Abstract  Geophysical natural hazards -storm surge, post-fire debris flows, volcanic flows and ash fall, etc.- impact thousands to millions of people annually. Yet the most devastating hazards, those resulting in loss of life and property, are often both geographically and temporally localized. Thus, they are effectively rare events to those impacted.
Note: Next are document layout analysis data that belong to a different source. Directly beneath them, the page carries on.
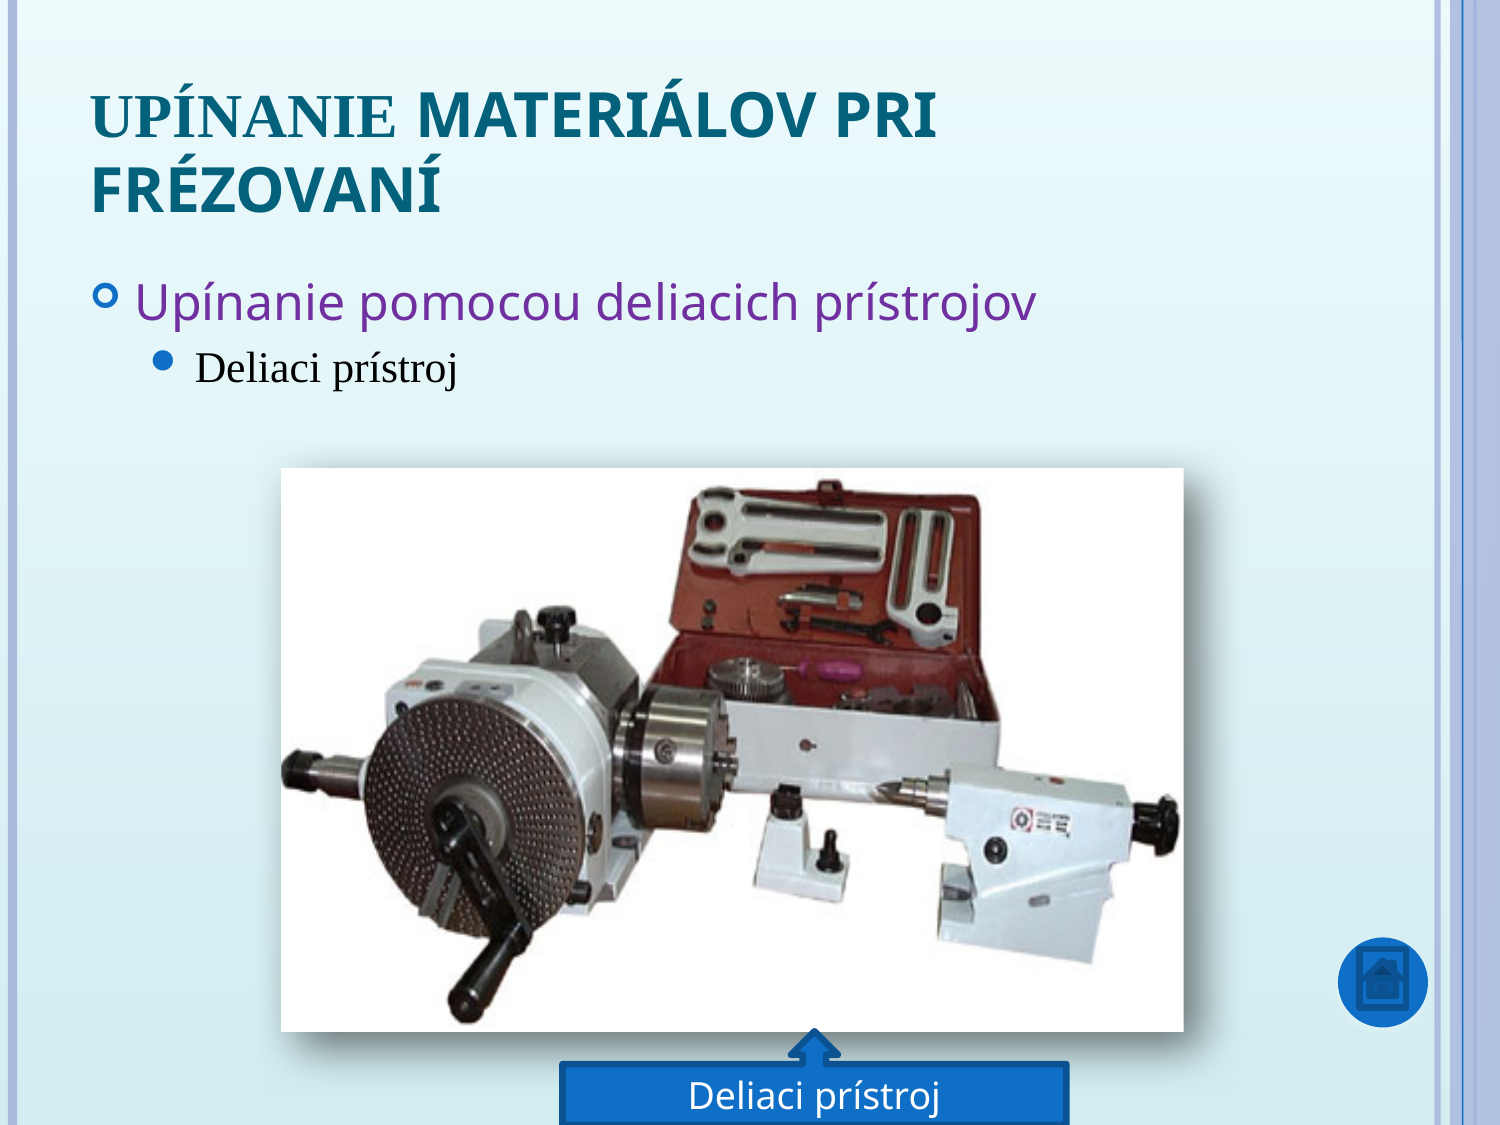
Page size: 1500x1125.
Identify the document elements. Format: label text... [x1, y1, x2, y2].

picture [280, 468, 1184, 1032]
title Upínanie materiálov pri frézovaní [75, 45, 1300, 233]
text_box [1356, 946, 1409, 1011]
list Upínanie pomocou deliacich prístrojov Deliaci prístroj [75, 262, 1300, 1062]
text_box Deliaci prístroj [559, 1042, 1070, 1125]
We will present methodology to produce probabilistic hazard maps that can rapidly be updated to account for various aleatoric scenarios and epistemic uncertainties. This hazard analysis utilizes stochastic emulators to combine computationally expensive simulations of the underlying geophysical processes with probabilistic descriptions of uncertain scenarios and model parameters. The end goal is not a map, but a family of maps that represent how a hazard threat evolves under different assumptions or different potential future scenarios. Further, this approach allows us to rapidly update hazard maps as new data or precursor information arrives.



 
 
 
Apr 25   Back to top

Zhuoran Wang

Department of Mathematics, University of Kansas

Title  Full weak Galerkin FEMs with BDF time-discretization for linear and nonlinear poroelasticity problems

Abstract  We aim to develop full weak Galerkin (WG) schemes to address both linear and nonlinear poroelasticity problems. This involves discretizing both the Darcy pressure and the elasticity using the WG finite element method. We establish discrete weak gradients for both pressure and solid displacement in the Arbogast-Correa space and obtain penalty-free schemes. The fully-discrete system is formulated using the Backward Differentiation Formulas (BDFs). To linearize the nonlinear cases with permeability depending on dilation, we utilize Picard iterations. Numerical experiments are conducted to validate the accuracy and locking-free property of the new solvers. This work is a collaboration with both Dr. James Liu and Dr. Simon Tavener from Colorado State University, as well as Dr. Ruishu Wang from Jilin University (China).